Here is the definition i found in my book on topology and geometry:
"A vector field $\zeta$ on an n-dimensional manifold $M$ is a function such that $\zeta(p)\in T_pM$ and such that given local coordinates $x_1, ... ,x_n$ near p such that $\zeta(p) = \sum_i a_i(p)\dfrac{\partial}{\partial x_i}$ the $a_i$ are smooth functions."

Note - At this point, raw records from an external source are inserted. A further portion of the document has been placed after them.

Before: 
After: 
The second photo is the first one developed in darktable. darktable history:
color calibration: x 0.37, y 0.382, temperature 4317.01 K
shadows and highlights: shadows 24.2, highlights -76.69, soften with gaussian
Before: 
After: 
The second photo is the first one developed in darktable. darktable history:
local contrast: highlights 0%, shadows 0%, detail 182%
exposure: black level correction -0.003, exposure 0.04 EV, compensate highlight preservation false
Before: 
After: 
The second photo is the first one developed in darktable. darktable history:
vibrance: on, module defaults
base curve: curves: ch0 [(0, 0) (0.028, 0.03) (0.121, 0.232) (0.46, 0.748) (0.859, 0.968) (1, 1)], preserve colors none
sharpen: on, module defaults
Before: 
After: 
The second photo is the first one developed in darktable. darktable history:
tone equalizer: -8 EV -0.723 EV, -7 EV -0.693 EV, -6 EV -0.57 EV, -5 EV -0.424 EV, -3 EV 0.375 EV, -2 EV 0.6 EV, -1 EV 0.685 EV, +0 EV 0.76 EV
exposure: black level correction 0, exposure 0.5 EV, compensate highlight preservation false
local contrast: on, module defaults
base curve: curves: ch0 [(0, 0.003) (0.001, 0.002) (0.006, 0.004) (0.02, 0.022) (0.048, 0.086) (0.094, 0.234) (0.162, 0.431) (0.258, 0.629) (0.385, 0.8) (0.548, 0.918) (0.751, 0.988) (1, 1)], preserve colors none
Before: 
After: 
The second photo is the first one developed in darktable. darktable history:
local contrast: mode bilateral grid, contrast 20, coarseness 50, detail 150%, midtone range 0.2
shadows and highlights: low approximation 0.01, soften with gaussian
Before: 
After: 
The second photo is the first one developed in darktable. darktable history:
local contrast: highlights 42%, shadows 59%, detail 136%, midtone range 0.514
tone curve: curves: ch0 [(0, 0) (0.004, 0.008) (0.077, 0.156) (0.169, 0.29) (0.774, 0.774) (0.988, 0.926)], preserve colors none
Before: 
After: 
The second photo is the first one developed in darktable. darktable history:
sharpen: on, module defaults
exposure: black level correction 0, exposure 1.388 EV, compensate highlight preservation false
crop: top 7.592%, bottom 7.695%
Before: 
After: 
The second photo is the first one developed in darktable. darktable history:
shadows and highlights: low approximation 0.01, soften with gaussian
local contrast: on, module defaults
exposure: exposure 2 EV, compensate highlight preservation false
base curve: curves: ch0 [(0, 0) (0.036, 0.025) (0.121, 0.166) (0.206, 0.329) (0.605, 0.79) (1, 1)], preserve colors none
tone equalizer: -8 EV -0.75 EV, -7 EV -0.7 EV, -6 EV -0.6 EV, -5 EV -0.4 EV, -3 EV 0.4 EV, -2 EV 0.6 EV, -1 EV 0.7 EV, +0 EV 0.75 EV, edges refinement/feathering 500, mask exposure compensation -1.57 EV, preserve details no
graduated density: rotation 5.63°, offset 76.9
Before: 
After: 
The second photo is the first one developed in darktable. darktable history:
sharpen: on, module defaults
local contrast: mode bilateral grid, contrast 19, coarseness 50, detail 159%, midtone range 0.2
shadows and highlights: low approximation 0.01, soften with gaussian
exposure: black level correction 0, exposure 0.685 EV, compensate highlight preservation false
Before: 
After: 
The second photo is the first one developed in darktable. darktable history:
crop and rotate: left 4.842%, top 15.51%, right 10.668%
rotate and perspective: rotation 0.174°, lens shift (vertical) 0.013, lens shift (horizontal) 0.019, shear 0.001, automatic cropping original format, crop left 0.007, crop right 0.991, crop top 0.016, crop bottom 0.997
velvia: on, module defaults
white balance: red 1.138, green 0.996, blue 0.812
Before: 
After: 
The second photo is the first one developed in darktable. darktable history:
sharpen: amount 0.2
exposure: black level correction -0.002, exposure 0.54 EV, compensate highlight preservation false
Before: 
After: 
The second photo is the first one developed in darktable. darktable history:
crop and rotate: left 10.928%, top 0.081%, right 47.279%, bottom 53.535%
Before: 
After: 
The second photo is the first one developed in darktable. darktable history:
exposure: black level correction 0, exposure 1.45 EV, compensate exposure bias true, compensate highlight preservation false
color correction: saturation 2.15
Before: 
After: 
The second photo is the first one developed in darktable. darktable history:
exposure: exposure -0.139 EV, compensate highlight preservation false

All of this seems a little complicated and informal, why not say that a vector field on an n-dimensional manifold $M$ is a smooth map $M \rightarrow \mathbb{R}^{n}$ since you often regard $T_pM$ as $\mathbb{R}^{n}$ anyways? Or am i mistaken in that $T_pM$ is isomorphic to $\mathbb{R}^{n}$ for all such M?
Cheers.
Here's an example demonstrating the difference. Let $M=S^2$. Each tangent space $T_pM$ is isomorphic to $\Bbb R^2$, and the constant function $f:p\mapsto(1,0)$ is a smooth, nowhere-vanishing map $M\to\Bbb R^2$. But by the hairy ball theorem, every vector field on the sphere vanishes somewhere.
The problem is that the global topological structure of $S^2$ prevents us from identifying every point's tangent space with $\Bbb R^2$ in a continuous way. In other words, the tangent bundle $TM$ is not homeomorphic to the product space $M\times\Bbb R^2$.